The new Criminal Code, which retained the offences of the "arbitrary exercise of rights," "usurpation" and "unlawful entry," expanded the Prosecutor's authority to decide when the offence was applicable in cases involving the illegal occupation of privately owned property. Under the previous Code, it was only applicable when the property occupied was state-owned.

For one who engages in the arbitrary exercise of rights, such as that to housing, which the Constitution recognizes, Article 202.1 of the Cuban Criminal Code, which will enter into force on December 1, establishes that "whoever, instead of resorting to the competent authority to exercise a right belonging to him, or that he reasonably infers as belonging to him, whether he exercises it by himself, using violence, or the intimidation of people, or force, to carry out the act, and provided that the results of this do not constitute a greater crime, is subject to a penalty of six months to one year of incarceration, a fine of one hundred to three hundred Cuban pesos, or both."

This criminal offence could be applied to those who forcibly enter buildings belonging to the State and are generally unoccupied, or the dwellings of people that are abandoned after their owners leave the country. If the person occupies a private dwelling and the owner, considered the injured party, "expressly withdraws his complaint before the trial, the case is dismissed," as provided for in Point 2 of the aforementioned article.

However, the withdrawal of the complaint does not trigger those effects when "the social or State interest is affected," as per Point 3 (b).

With regard to the offence of usurpation, Article 421.1 states that "anyone who illegally occupies or seizes property belonging to another person shall be subject to a penalty of six months to two years of incarceration, a fine of two hundred to five hundred Cuban pesos, or both."

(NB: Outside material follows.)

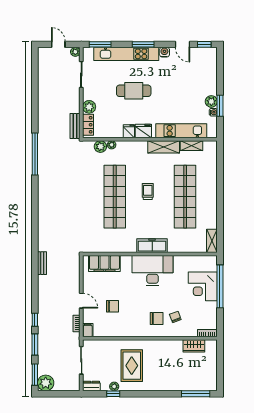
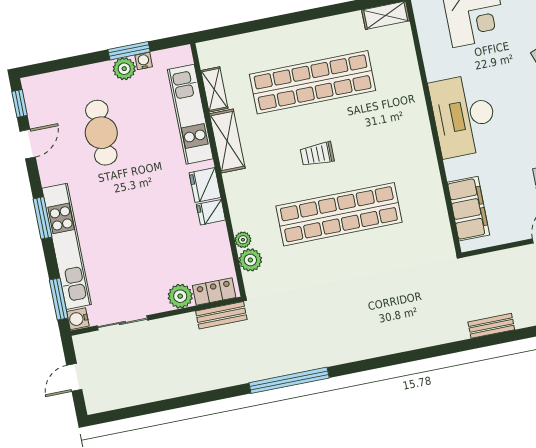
plant: (75, 52) -> (82, 343), removed
water cooler: (164, 52) -> (78, 319), moved
cafe table: (134, 91) -> (101, 133), moved
freezer: (152, 246) -> (417, 126), removed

According to Point 2, the crime is punishable by imprisonment for two to five years, or a fine of five hundred thousand Cuban pesos, or both, "if force is used (...)".

Point 4 states that "when the sentence involves civil liability, and the obligation of the convicted party or a third party to return the property, the court shall act directly and take the necessary measures to have it vacated and handed over to the corresponding natural or legal person."

Faced with its own inability to solve the housing problem in Cuba for six decades, the Government, then, opts to criminalize those who lack a roof over their heads, so they a seek a solution on their own. Their options are to sleep on the street, have their home collapse on them, or go to jail. One must choose and, above all, understand that the regime has other priorities, about which there can be no doubt at this point

Continuing to build hotels (even if it does not manage to fill them), while failing to implement its own National Housing Program, the regime plans to build new tourist facilities, all while Cubans who lost their homes due to the hurricane lengthen the list of those who have been waiting for a housing solution for decades. Amidst all this, the regime has approved and will soon put into effect a Criminal Code that continues to criminalize those who have no place to live, so they  occupy empty premises, while the new Housing Law, originally slated on the legislative schedule for December 2020, continues to be put off.

The regime's priorities also tell us that Cubans should expect very little from the new Housing Law when it is finally passed.